Abstract

Hypoxemia is a cardinal feature of fibrotic interstitial lung disease (ILD). The incidence, progression, and prognostic significance of hypoxemia in patients with fibrotic ILD currently is unknown. What are the epidemiologic features of hypoxemia and its additive prognostic value in a current risk prediction model of fibrotic ILD? We identified 848 patients with fibrotic ILD (258 with idiopathic pulmonary fibrosis [IPF]) in five prospective ILD registries from Australia, Canada, and Switzerland. Cumulative incidence of exertional and resting hypoxemia from the time of diagnosis was estimated at 1-year intervals in patients with baseline 6-min walk tests, adjusted for competing risks of death and lung transplantation. Likelihood ratio tests were used to determine the prognostic significance of exertional and resting hypoxemia for 1-year mortality or transplantation when added to the ILD-GAP model. The cohort was divided into derivation and validation subsets to evaluate performance characteristics of the extended model (the ILD-GAP-O2 model), which included oxygenation status as a predictor.

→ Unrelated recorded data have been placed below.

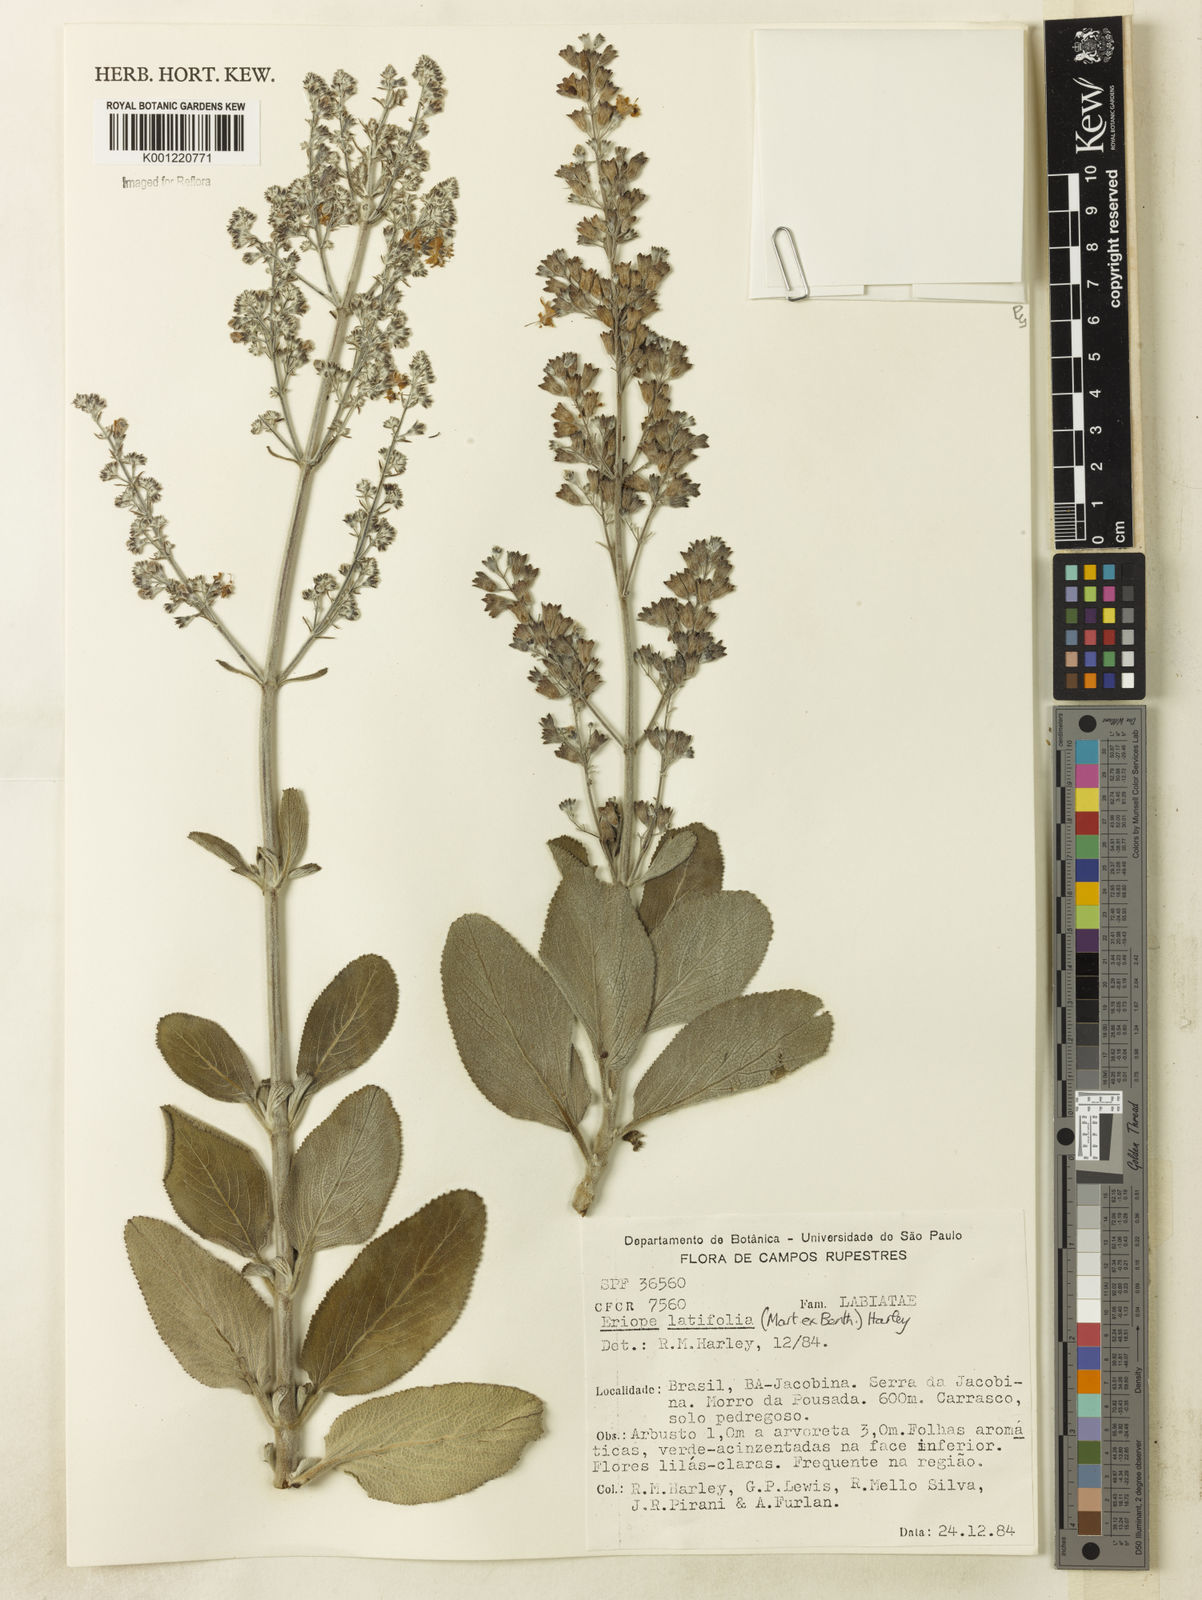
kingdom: Plantae
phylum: Tracheophyta
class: Magnoliopsida
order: Lamiales
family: Lamiaceae
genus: Eriope
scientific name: Eriope latifolia
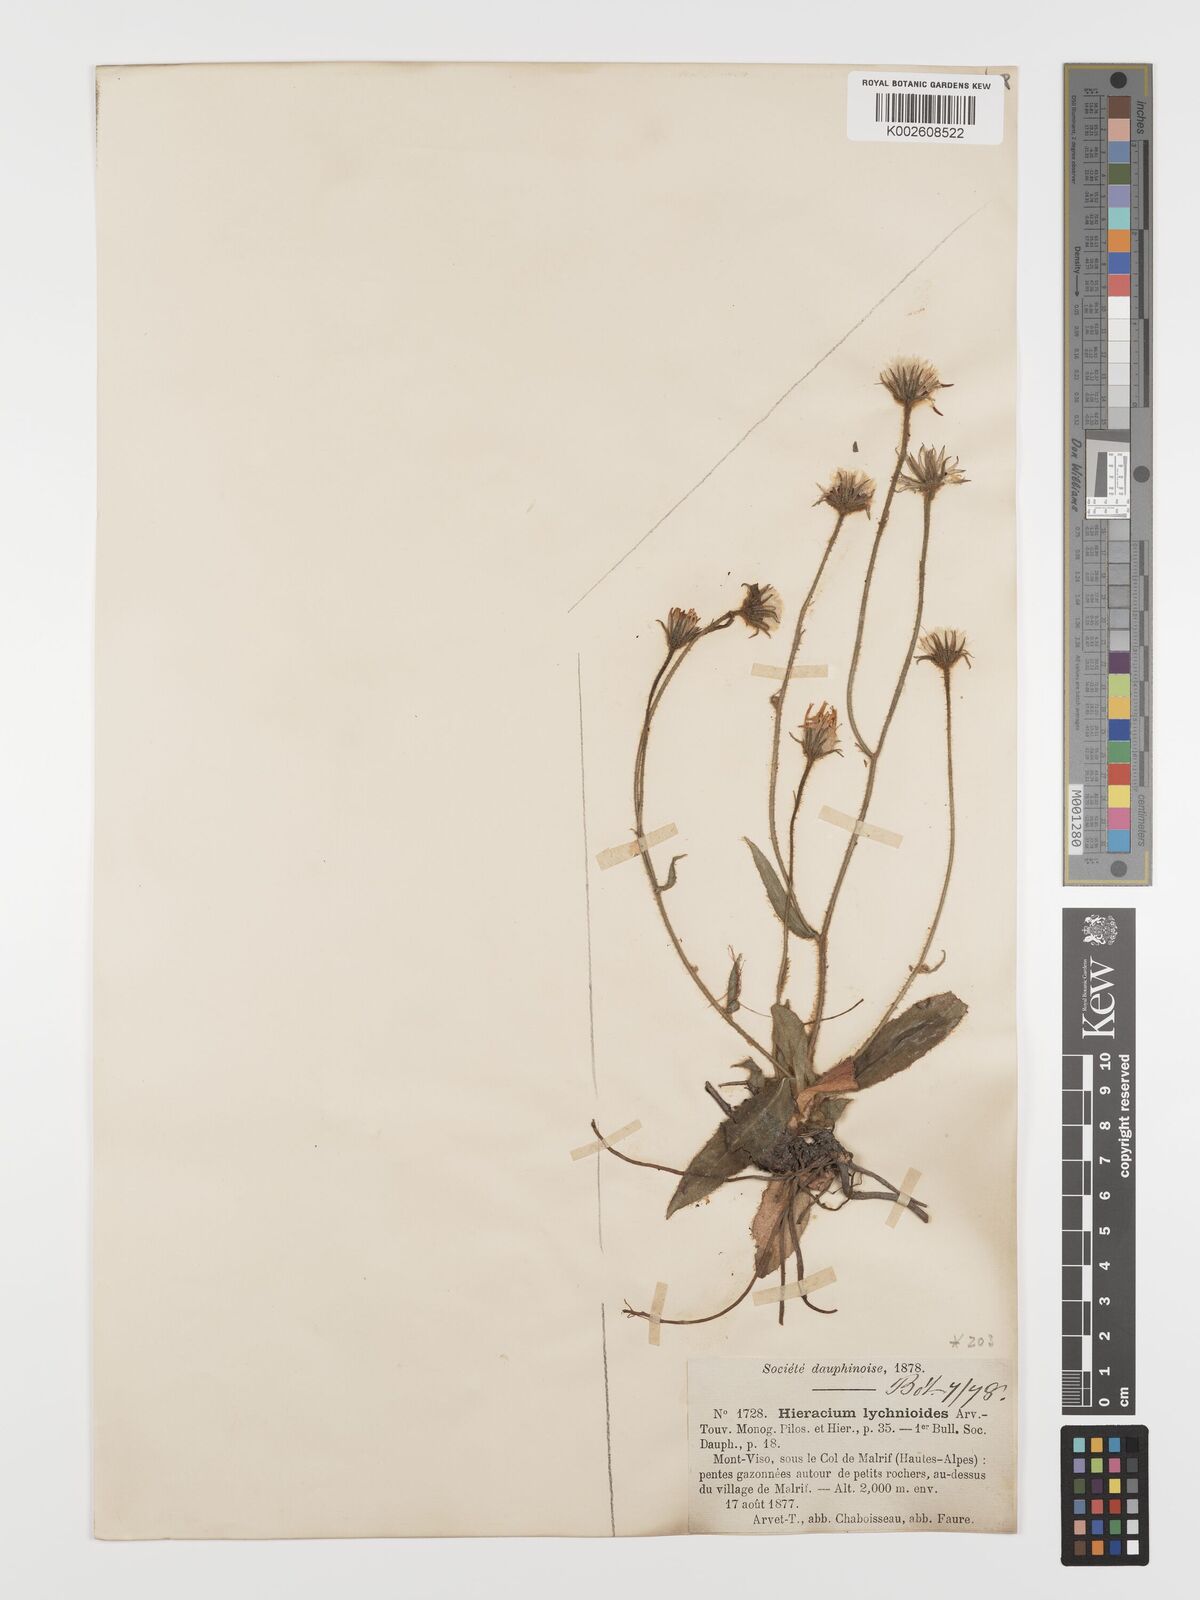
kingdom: Plantae
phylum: Tracheophyta
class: Magnoliopsida
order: Asterales
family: Asteraceae
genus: Hieracium
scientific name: Hieracium lychnioides
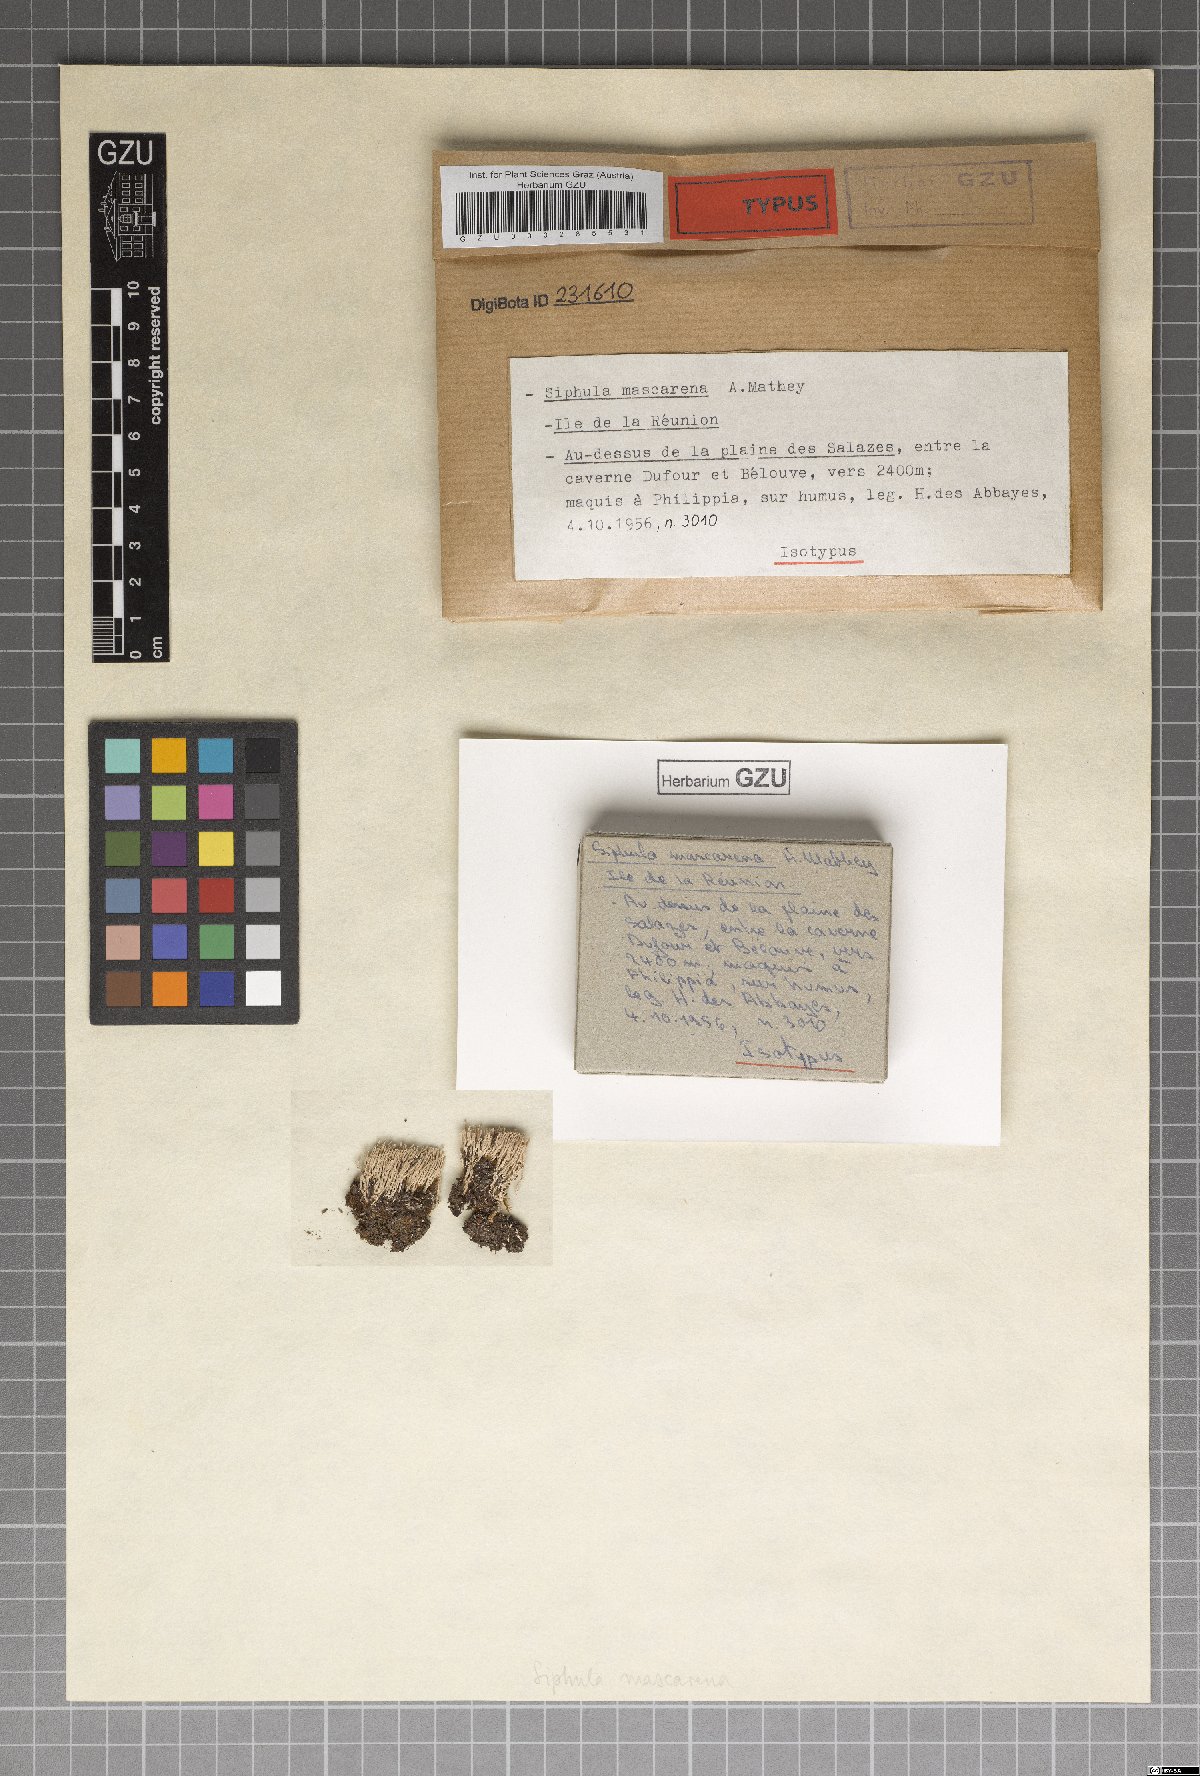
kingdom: Fungi
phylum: Ascomycota
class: Lecanoromycetes
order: Pertusariales
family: Icmadophilaceae
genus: Siphula
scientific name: Siphula mascarena
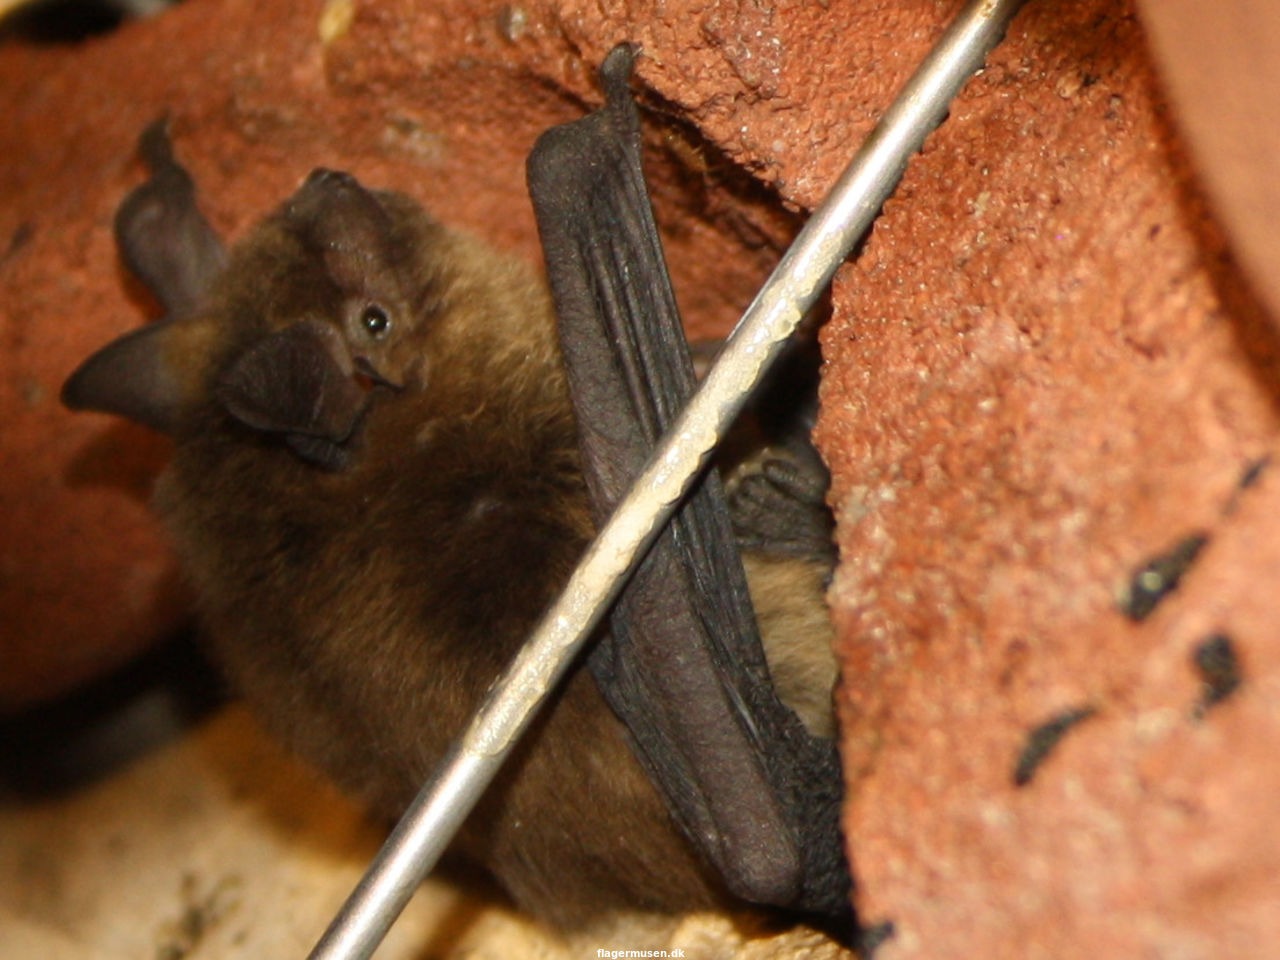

The 1-, 2-, and 5-year overall cumulative incidence was 6.1%, 17.3%, and 40.1%, respectively, for exertional hypoxemia and 2.4%, 5.6%, and 16.5%, respectively, for resting hypoxemia, which were significantly higher in patients with IPF compared with patients without IPF (P< .001 for both). Addition of exertional or resting hypoxemia to the ILD-GAP model improved 1-year mortality and transplantation prediction (P< .001 for both). The ILD-GAP-O2 model showed improved discrimination (C-index, 0.80 vs0.75) and model fit (Akaike information criteria, 400 vs422) in the validation cohort, with comparable calibration. Patients with IPF have higher cumulative incidence of exertional and resting hypoxemia than patients without IPF. The extended ILD-GAP-O2 model provides additional risk stratification for 1-year prognosis in fibrotic ILD.